Childhood Trauma (11:29)
Individuals who engage in high-conflict behavior seem to come from a traumatic experience or abusive background, which results in early attachment seeking behaviors. A healthy nervous system should possess a wide resilient "window of tolerance." In situations of abuse and neglect the child is quick to exhibit a fight or flight response mode or is exceptionally passive; novelty wakes up the nervous system.
Traumatic Attachment (11:03)
Those afflicted exhibit a desperate need to be loved and a fight or flight response. Children need to be loved in order to be protected. Disorganized attachment symptoms at age one statistically predicts dissociative identity disorder or borderline personality disorder.
Chronic Conflict Couples (14:52)
Sometimes couples cannot afford to be tolerant and human error is not tolerated. Triggers are not a rational experience or have a one to one correlation; try to help the patient understand that experiencing strong emotions might actually be remembering a somatic experience. Partners believe they are responsible for the emotions.
Limited by Animal Defenses (19:45)
People can fight, flee, freeze, or submit when confronted; high-conflict couples tend to attack or run away. High activation partners experience intrusive images and body memories with or without pictures. Numbness is physiological.
Recognizing Traumatic Attachment Disorder (14:41)
The adult will be dysregulated and also proximity seeking; the two types include disorganized attachment with preoccupied tendencies and disorganized attachment with avoidant tendencies. Asking patients to describe a fight reactivates the painful memories. The fight has nothing to do with the partner, but triggers a memory within the body.
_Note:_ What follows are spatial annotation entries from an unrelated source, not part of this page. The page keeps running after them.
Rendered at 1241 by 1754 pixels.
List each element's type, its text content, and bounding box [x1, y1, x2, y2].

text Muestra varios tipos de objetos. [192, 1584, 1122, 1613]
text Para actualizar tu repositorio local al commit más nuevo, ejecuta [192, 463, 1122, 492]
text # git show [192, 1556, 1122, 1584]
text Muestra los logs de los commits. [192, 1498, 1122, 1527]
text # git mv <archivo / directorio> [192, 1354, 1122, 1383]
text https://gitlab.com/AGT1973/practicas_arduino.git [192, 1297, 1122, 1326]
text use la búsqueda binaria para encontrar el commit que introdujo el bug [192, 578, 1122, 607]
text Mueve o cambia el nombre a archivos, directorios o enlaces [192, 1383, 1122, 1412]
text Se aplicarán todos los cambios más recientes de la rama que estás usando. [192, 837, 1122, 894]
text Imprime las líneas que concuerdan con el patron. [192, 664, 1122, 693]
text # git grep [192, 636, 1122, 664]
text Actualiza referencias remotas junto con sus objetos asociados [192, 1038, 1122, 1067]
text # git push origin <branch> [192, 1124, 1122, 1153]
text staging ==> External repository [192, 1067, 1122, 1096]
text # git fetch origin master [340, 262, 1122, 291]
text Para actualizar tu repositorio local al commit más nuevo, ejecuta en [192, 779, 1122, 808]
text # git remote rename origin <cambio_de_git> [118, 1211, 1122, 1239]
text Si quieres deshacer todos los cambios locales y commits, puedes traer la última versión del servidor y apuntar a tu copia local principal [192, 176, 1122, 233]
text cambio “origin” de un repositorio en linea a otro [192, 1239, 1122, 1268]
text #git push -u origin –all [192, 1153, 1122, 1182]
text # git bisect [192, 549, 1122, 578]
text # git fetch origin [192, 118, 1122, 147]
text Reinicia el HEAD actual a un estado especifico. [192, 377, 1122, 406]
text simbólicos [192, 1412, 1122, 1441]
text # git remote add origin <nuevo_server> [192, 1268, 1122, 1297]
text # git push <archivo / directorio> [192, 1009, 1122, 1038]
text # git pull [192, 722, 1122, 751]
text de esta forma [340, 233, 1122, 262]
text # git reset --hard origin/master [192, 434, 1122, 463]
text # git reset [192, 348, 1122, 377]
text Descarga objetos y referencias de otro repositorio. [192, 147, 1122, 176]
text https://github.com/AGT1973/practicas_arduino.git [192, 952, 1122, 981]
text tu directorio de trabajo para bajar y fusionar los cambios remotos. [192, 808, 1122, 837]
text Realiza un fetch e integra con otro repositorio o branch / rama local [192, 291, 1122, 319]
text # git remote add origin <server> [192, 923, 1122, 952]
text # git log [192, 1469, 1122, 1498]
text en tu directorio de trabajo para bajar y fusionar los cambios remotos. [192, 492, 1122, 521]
Structural Dissociation Model (10:28)
Trauma causes a person's identity to fragment where part of the individual becomes ashamed and fearful. Anything that interrupts the arguments between a high-conflict couple should be employed. Janina Fisher insists on a no fighting policy during sessions. Competing survival strategies triggers more conflict because it makes the partners view each other as the enemy.
Therapy Strategies (09:15)
Make the couple agree to never use what is said in therapy as a weapon. When in conflict, the prefrontal cortex shuts down, reducing the ability to use language and remember context. Fisher integrates sensorimotor therapy into her practice and does not try to make her clients empathize with their partners.
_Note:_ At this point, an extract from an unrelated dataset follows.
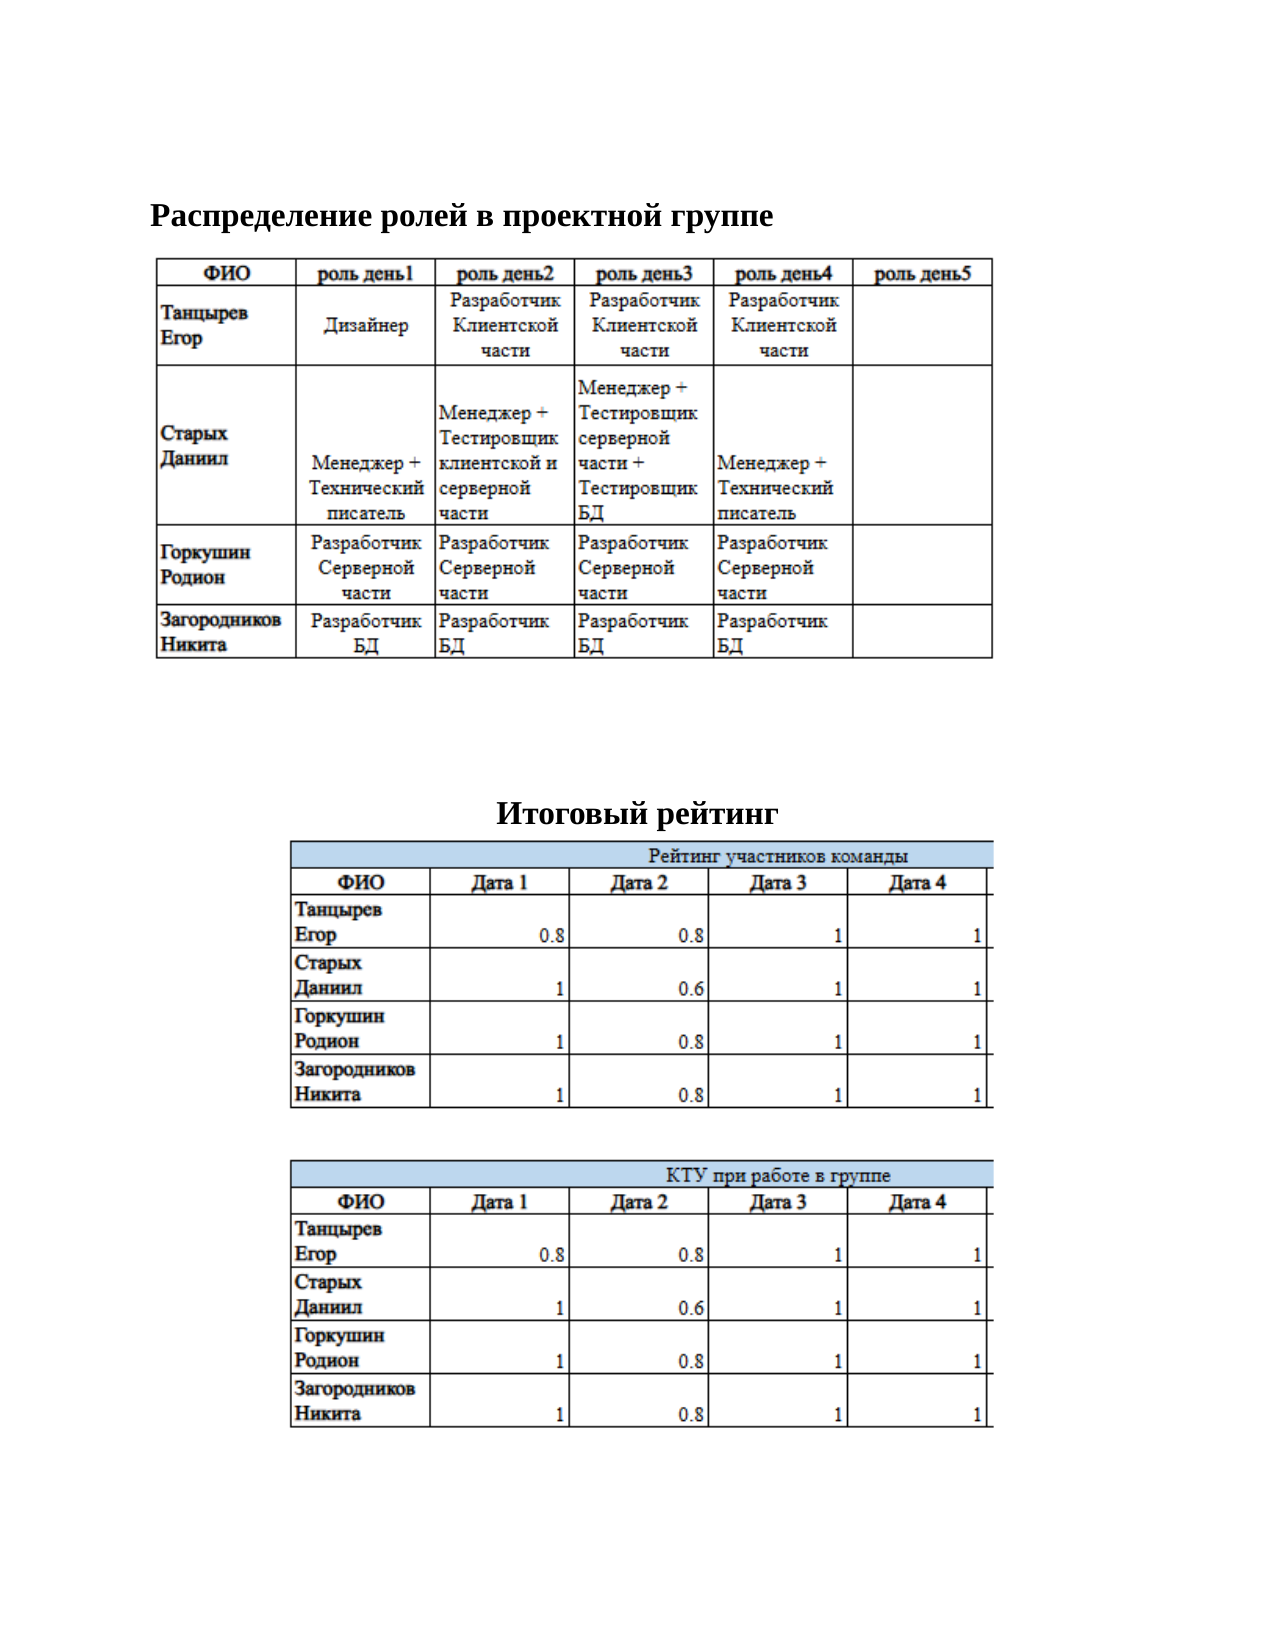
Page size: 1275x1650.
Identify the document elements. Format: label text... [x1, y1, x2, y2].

text Итоговый рейтинг [150, 793, 1125, 831]
text Распределение ролей в проектной группе [150, 195, 1125, 233]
Increasing Awareness Triggers (08:04)
Diagram the couple to help demonstrate why their childhood traumas trigger them during arguments. Distance the couple from emotion by referring to their child selves and teenage protectors using "he" and "she" pronouns.
Somatic Interventions (04:54)
Teach clients to track bodily reactions to the other and regulate their nervous system and bodily tension. Have them acknowledge when they feel closer to their partner.
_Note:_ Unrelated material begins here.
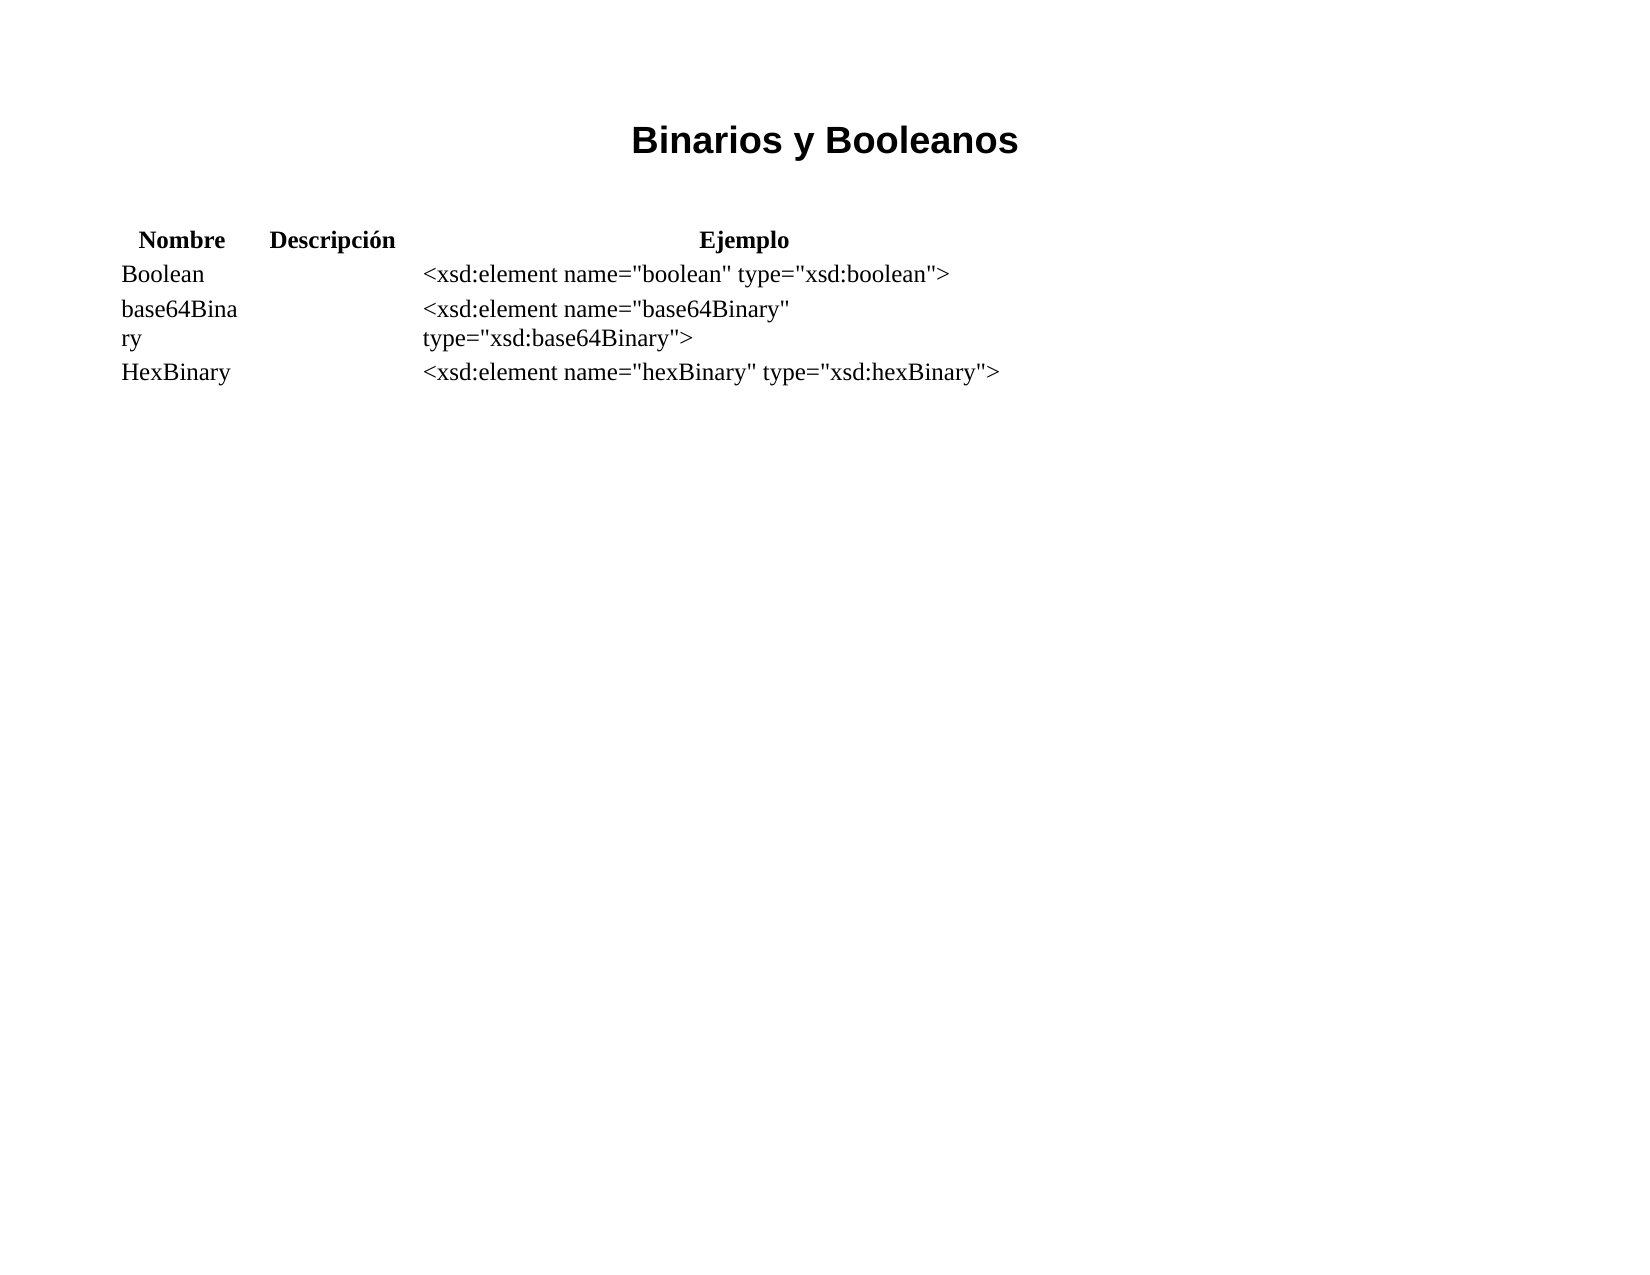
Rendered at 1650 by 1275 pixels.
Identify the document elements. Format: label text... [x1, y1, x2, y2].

Using Gesture and Movement (07:12)
In sensorimotor therapy, one attempts interventions to gain a greater understanding of the crisis. Fisher describes the "Good Fences Make Good Neighbors" intervention. Teach couples to notice when they are getting triggered and help them to regulate the responses.
Fun Experiences (07:44)
Plan surprises to increase endorphin production; human bodies do not support long term romantic feelings. Regulate couples in a session so they feel something positive. Good therapists should be empathetic, playful, accepting, and curious.